Why we look at the diff, and what kinds of silent changes we surface.

An undocumented change is a modification we detect in the git diff that the release notes don't mention. These are the changes that quietly break production weeks after a routine dependency update.

Why they happen #

Maintainers are human. Common patterns:

  • Squashed PR where the description didn't make it into CHANGELOG.md.
  • Fix labeled as "internal" that turned out to be public-API-adjacent.
  • Refactor where one signature change snuck in alongside a bunch of cleanup.
  • Release-notes auto-generated from commits, but the relevant commit message was generic ("misc fixes").

What we look for #

The diff analysis is prompted to identify, among other things:

  • Signature changes — parameters added, removed, or retyped.
  • Removed or renamed exports — symbols disappearing from a module's public surface.
  • Default-value changes — a function that used to default timeout=30 now defaults timeout=10.
  • Behavioral changes — same signature, different observable effect (e.g. error path now returns null instead of throwing).
  • Schema changes — for libraries with serialized state, JSON shape changes.

Each finding cites the file and line range so you can verify it against the diff yourself.

How we surface them #

  • Per-release: in the summary, undocumented changes appear as a separate section with severity tags.
  • In aggregate: undocumented changes are weighted heavily in the risk score, so a release with several of them will land in the High band even if churn is modest.
  • In alerts: lockfile alerts call out undocumented changes specifically — the kind of thing you want in a notification, not buried in a dashboard.

Limitations #

  • We only see what's in the diff.
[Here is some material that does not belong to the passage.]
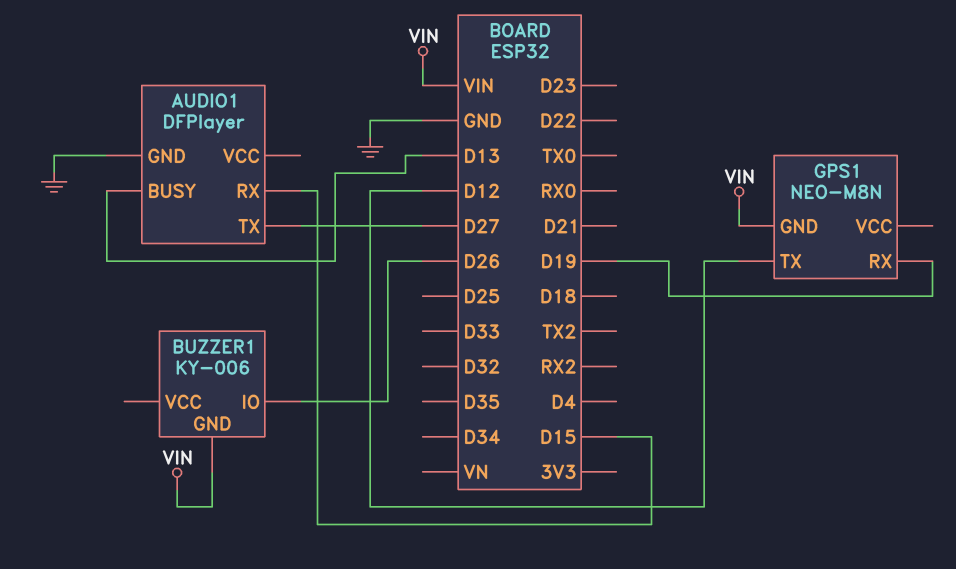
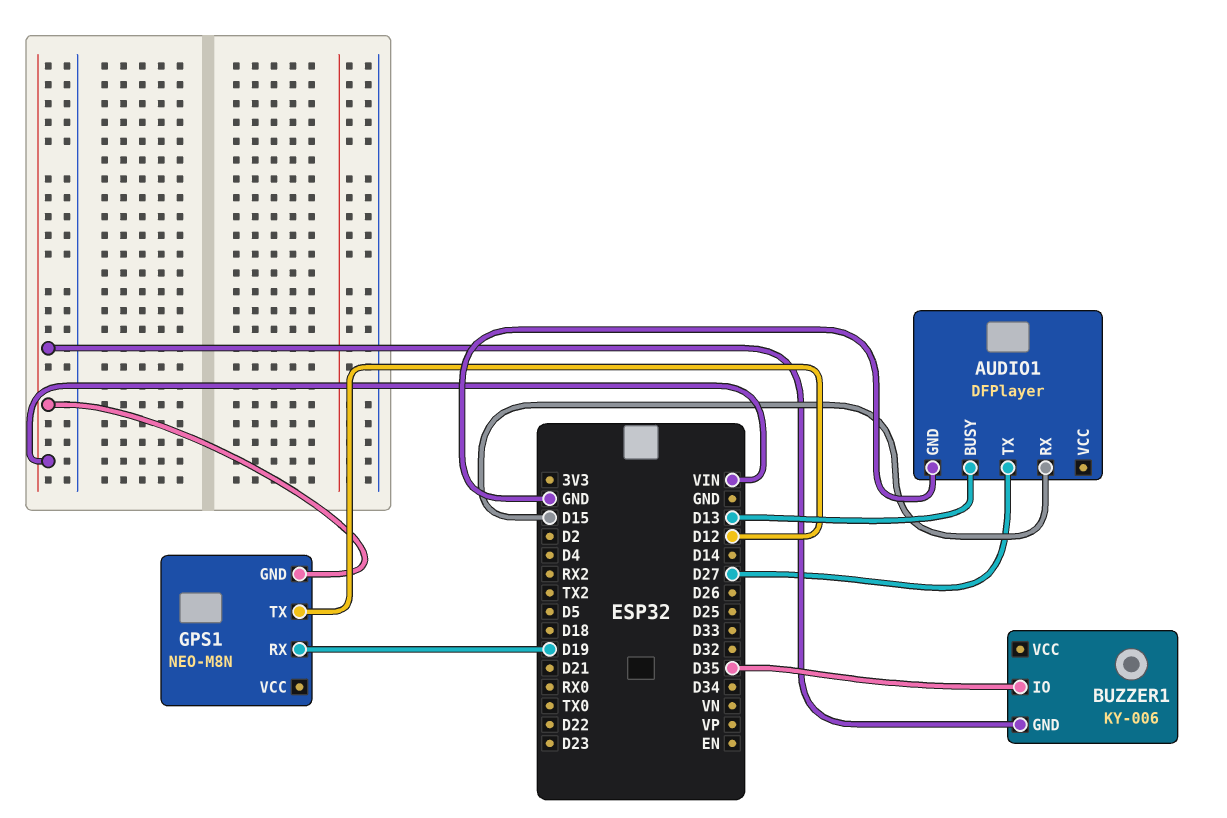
BUZZER1 pin IO: D26 -> D35

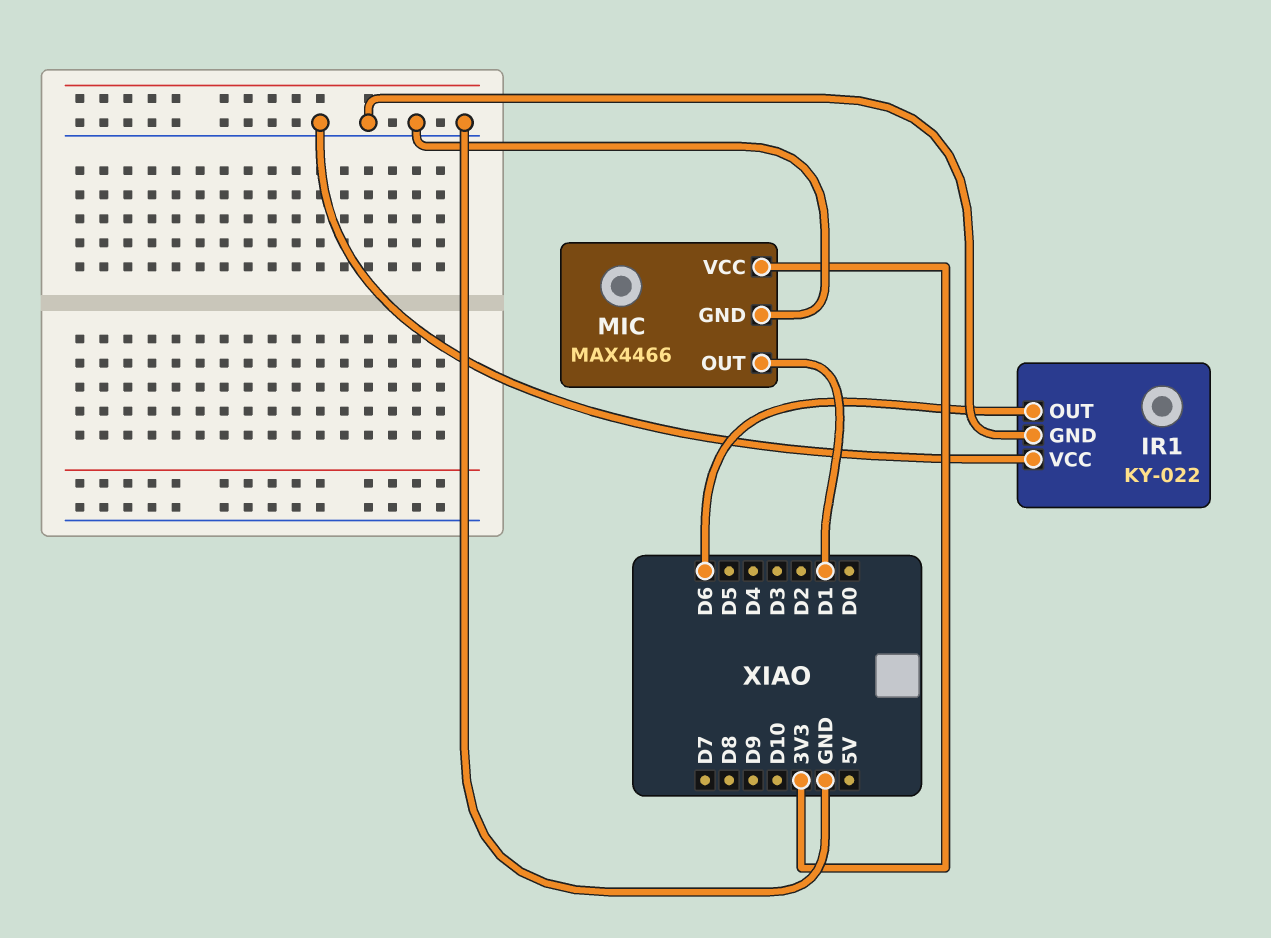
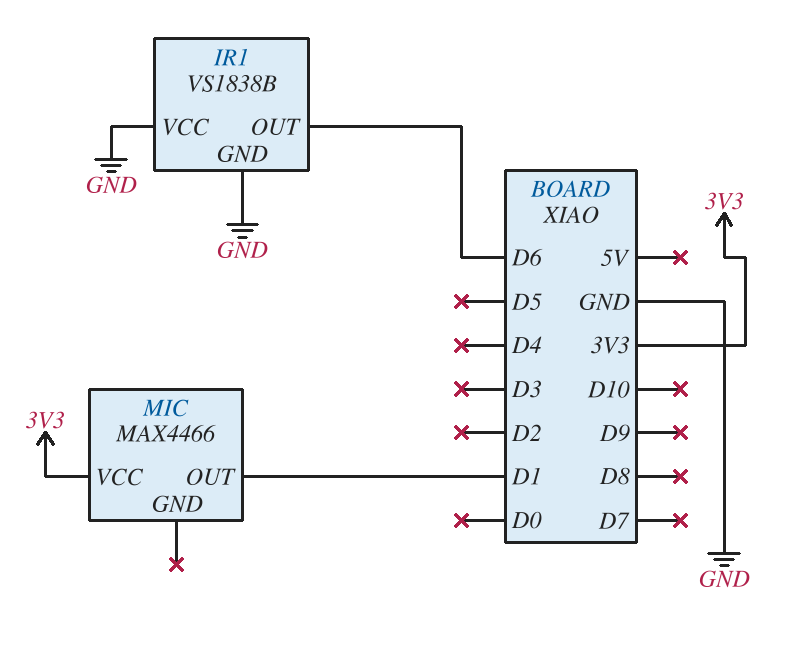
IR1: KY-022 -> VS1838B
MIC pin GND: GND -> none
Behavior changes that happen entirely at runtime (e.g. via dependency updates inside the library) aren't visible to us.
  • We can't run the code. If a function looks unchanged but its dependency changed semantics, we won't catch it from the diff alone.
  • Generated code can produce noisy diffs. We try to skip obvious generated-file patterns, but expect occasional noise on libraries that ship generated bindings.